Auto-tech series - Cockroach Labs: IaC shifts the path for (automation-driven) data availability

This is a guest post for the Computer Weekly Developer Network written by Rob Reid in his position as technical evangelist for Cockroach Labs, maker of the enterprise-grade distributed SQL database, CockroachDB.

Reid writes in full as follows…

A shift has happened  

As we move to Infrastructure as Code (IaC) the topic of database automation feels, to quote Dame Shirley Bassey with The Propellerheads, like just a little bit of history repeating.  

The race to automate database functions and activities is decades old and IaC has seen the baton pass from traditional vendors to those floating relational and NoSQL cloud alternatives.

Server partitioning, patching, cluster deployment and recovery were long ago made capable of running unattended as vendors sought to relieve DBAs of administrative load. IaC with multi-cloud, however, has changed the shape of what’s needed with data availability as a subject de jure – and so, with that change, the automation debate has also shifted. Developers and DBAs must manage new services coming through at a faster rate than before and ensure seamless performance – regardless of the patchwork of clouds underneath. They’re on the hook for ensuring infrastructure resilience with zero-time recovery in the event of outages. All that while storing, serving and securing a growing mountain of data.

Automation is used relatively sparingly in development and deployment, with many management processes that could – or should – be automated being run manually. 

It’s affecting businesses, eating up DBAs’ time and hitting budgets – about 10% of IT spend is being assigned to data management with 75 percent of that going on labour.

Manhandling manual sharding

Nothing illustrates this better than manual sharding – where data is split and stored on different machines or nodes. Sharding is complex and difficult to make work on-prem; the distributed and diverse nature of multi-cloud amplifies that challenge as data must be moved between shards and maintained to ensure performance as user numbers, infrastructure and data volumes increase.

Accuracy and consistency of data is another challenge. Active-Active architectures allow database nodes to read, write and shard data but delays in read/write, for example, can weaken the integrity of that data undermining transactions’ reliability. Non-relational approaches that attempt to tackle scale in the cloud do so at the expense of data consistency.

I’ve been in the trenches on this: rolling out and running a global data infrastructure, juggling seasonal loads without the cloud-native tools or tooling capable of working in such a distributed setting.
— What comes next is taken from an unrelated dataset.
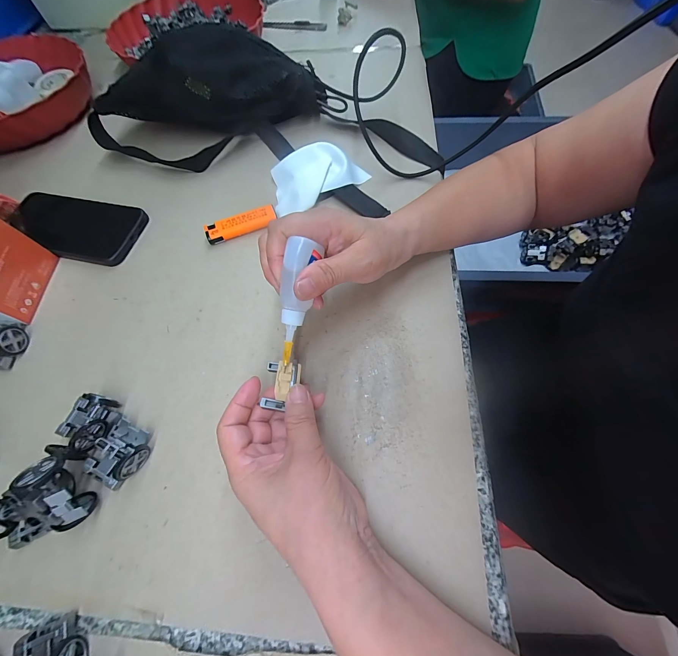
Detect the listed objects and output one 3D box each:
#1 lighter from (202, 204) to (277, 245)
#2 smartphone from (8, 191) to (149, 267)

It was a neigh-on impossible task to achieve safely without taking the entire system off line.

Overcoming such performance and operational hurdles means rethinking the data architecture: it means building a single, logical database founded on replication of data – not the database – with capabilities for deployment, scale and operations built in and driven by the machine – not you.

Machine-driven automation should be felt in two key areas.

A cloud-neutral database

First, in deployment: you need a cloud-neutral database.

It sounds obvious, but that means a database that can be deployed and operated using consistent procedures regardless of the cloud-provider’s name on the tin. No custom tooling and no manual intervention – it’s real IaC pets-versus-cattle stuff. In our container-driven world of IaC, automation also entails being a good Kubernetes citizen. This means taking advantage of tools like Kubernetes Operator to run ‘human’ tasks such as cluster and database security, storage configuration and upgrades.

Second, operations.

That translates as growing with demand – scaling while (looking at you, Team NoSQL) ensuring the data is available reliably and consistently. In a single, logical database architecture, copies of data would be held on clusters of nodes and replicated automatically. Nodes would communicate with each other to eliminate any inconsistencies between copies and agree on a consensus for data accuracy. 

Cockroach Labs’s Rob Reid: Deep in the auto code motherlode.

This is all great for the organisation – but about the DBA? The debate about the ‘death’ of the DBA at the hands of automation has Dame Bassey’s fingerprints all over it.

Get the machine pieces right and the DBA can shift from workhorse to strategist. You leave the automated tools to identify slow queries, find hotspots and send queries to specific nodes while the DBA gets on with the high-value work of architecting and refining workloads.

Automation opens the door to declarative design – specifying a task or outcome at the click of a button. Simply state the purpose of a workload and leave the machine to run down the list of clustering, load balancing, partitioning, recovery and replication in a region permitted by regulators.

Operationalising workloads

This will have two outcomes: DBAs factoring more business-level considerations into their role operationalising workloads and – second – working even more closely with architects and DevOps on the design of workloads and the IaC underneath. We’ve come full circle.

Automation has come a long way but history is not repeating as we move up a gear to IaC.

Machine-driven systems are evolving from running features to operating at an architectural level – providing the means to forklift workloads onto the cloud without vast and costly rewrites.

All that and DBAs can get on with the important part – making workloads go faster with fewer lines of code.